Come disse una volta un suo fan: «Gli Stati Uniti hanno avuto 46 Presidenti ma un solo, unico, formidabile re: Elvis Presley»
È uscito due giorni fa, ed ha raggiunto subito la vetta del box office il biopic su Elvis Presley. Certo si parla di musica ed in particolare di rock and roll, di un giovane uomo venuto dalla dimenticata cittadina di Tupelo, Mississippi, mezzo bianco per DNA familiare e mezzo nero per aver fatto proprie le sonorità gospel e blues che permeavano il profondo Sud dell’America segregazionista degli anni ’50.
Ma si parla anche di un semidio, dalla voce unica, dalle movenze incomparabili. Un artista che, a tutt’oggi, detiene il record di dischi venduti da un cantante solista.
Elvis, recensione del film di Baz Luhrmann
Tutto questo è “Elvis”, dell’australiano Baz Luhrmann, che ci restituisce in tutto il suo splendore la vita mitologica del “King of rock’n’roll”, magistralmente interpretato da Austin Butler, e di tutto il circo che lo accompagnava. A partire dal grande imbonitore, quel colonnello Tom Parker, interpretato da un grandissimo Tom Hanks, quasi un moderno “Mangiafuoco” che trovò la sua gallina dalle uova d’oro.
Il film si svolge in un continuo susseguirsi di splendide canzoni, spiega le origini del talento di Elvis, e ci restituisce il mistero ancora irrisolto del miracolo di un uomo che sembrava arrivato da un’altra dimensione per riempire di gioia il cuore dei suoi fans.
Così capiamo le scene d’isteria collettiva che si verificavano sempre durante i suoi concerti. Così arriviamo a comprendere anche la fragilità di un uomo che nacque per donare amore e che da quello stesso amore venne forse travolto, fino a morire prematuramente all’età di 42 anni per abuso di farmaci e alcool.
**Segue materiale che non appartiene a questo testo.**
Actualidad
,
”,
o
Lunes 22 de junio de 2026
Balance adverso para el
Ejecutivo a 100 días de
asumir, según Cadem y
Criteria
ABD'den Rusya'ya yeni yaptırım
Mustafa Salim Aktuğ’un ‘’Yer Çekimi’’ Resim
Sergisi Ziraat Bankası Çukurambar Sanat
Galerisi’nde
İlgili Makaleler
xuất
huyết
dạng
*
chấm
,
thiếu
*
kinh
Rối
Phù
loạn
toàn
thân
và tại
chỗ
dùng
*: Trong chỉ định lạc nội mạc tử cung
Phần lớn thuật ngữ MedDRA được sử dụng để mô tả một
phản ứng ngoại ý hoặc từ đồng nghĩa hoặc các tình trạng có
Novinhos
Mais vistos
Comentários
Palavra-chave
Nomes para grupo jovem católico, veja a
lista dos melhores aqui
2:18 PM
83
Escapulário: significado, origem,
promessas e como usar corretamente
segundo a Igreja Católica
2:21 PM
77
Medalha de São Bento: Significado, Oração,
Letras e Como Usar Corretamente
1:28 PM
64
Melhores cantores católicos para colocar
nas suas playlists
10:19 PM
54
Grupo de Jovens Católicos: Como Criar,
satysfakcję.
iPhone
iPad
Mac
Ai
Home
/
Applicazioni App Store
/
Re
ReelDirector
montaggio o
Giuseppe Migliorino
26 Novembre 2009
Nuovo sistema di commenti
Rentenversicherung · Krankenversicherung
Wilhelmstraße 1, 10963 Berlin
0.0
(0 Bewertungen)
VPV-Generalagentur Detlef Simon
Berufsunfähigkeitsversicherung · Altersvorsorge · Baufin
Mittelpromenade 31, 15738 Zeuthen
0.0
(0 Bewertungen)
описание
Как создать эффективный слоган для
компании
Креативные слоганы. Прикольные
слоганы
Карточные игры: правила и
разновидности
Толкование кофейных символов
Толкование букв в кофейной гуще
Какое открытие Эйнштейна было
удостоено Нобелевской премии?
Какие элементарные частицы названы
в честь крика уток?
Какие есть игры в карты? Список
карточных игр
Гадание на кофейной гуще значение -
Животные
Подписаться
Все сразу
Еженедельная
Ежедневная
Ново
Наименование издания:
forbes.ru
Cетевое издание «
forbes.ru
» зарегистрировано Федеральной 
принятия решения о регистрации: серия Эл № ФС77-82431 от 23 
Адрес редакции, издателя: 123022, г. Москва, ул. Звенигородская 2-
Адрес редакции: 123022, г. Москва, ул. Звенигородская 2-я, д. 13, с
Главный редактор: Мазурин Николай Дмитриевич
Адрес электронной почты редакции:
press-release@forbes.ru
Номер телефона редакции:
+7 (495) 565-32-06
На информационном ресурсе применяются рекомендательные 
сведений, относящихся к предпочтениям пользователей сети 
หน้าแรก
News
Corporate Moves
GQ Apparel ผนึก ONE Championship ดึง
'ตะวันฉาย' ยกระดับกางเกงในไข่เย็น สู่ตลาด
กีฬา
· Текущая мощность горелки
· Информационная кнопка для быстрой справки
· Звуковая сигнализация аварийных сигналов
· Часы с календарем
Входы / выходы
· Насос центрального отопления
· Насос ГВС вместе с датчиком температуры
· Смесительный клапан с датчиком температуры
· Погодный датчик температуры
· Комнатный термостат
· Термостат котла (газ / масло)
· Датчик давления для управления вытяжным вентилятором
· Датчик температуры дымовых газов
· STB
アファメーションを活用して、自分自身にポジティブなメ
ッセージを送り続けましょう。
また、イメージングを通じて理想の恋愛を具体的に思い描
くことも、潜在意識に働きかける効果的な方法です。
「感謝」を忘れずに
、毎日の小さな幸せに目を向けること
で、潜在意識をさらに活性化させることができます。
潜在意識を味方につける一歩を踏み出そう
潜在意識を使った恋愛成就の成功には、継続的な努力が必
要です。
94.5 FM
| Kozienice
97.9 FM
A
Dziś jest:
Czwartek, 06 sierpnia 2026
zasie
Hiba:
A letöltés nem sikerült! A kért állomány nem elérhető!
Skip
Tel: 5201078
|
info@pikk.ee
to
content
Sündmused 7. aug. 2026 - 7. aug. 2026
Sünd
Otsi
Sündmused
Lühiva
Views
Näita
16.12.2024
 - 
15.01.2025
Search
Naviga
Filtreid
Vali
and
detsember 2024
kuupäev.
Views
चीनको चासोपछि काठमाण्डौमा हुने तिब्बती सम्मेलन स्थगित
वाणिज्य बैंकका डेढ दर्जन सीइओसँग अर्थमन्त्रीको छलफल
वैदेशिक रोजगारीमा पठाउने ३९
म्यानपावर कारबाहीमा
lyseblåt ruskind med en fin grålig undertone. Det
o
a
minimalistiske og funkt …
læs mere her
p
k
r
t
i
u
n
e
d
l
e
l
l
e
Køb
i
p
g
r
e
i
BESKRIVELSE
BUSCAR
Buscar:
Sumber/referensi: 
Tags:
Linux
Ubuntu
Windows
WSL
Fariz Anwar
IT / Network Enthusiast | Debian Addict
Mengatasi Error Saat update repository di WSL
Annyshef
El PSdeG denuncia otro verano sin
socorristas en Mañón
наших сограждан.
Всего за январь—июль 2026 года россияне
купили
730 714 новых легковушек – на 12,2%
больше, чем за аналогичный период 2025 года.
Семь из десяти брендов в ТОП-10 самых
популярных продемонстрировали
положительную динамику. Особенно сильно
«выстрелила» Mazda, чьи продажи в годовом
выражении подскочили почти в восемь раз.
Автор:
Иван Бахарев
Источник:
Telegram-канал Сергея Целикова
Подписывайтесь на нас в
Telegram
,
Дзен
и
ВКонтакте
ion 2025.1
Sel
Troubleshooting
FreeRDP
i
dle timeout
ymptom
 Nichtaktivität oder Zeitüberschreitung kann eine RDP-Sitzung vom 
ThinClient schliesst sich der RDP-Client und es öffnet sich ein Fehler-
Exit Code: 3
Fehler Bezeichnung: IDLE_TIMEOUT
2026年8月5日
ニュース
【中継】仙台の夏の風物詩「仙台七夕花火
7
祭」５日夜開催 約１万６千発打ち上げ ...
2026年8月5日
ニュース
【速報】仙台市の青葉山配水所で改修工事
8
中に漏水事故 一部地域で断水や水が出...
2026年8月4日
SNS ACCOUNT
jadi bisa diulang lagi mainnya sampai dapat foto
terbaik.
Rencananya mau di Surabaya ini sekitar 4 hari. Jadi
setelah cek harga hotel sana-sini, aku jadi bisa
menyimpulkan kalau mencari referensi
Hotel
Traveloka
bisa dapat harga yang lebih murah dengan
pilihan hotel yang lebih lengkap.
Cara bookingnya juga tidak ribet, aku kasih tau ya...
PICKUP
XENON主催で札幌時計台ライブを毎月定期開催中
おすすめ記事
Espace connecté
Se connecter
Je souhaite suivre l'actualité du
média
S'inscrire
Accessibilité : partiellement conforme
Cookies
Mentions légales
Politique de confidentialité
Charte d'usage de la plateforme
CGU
Splendido, generoso Elvis. Splendido il film che ci permette di capire l’uomo dietro il personaggio. Eccezionale l’interpretazione di Butler che deve aver sudato non poco per riuscire a renderci così vivide le sue espressioni, la sua formidabile fisicità. Bellissimi i look del film, creati da Miuccia Prada partendo dallo studio delle fonti degli abiti di Elvis e Priscilla e personalizzati dalla stilista rivisitando capi dagli archivi di Prada e Miu Miu.
«Brucia prima la candela che brucia da entrambi i lati», ha cantato Ligabue nel suo pezzo “Un figlio di nome Elvis”. Doveva andare così, e così è andata.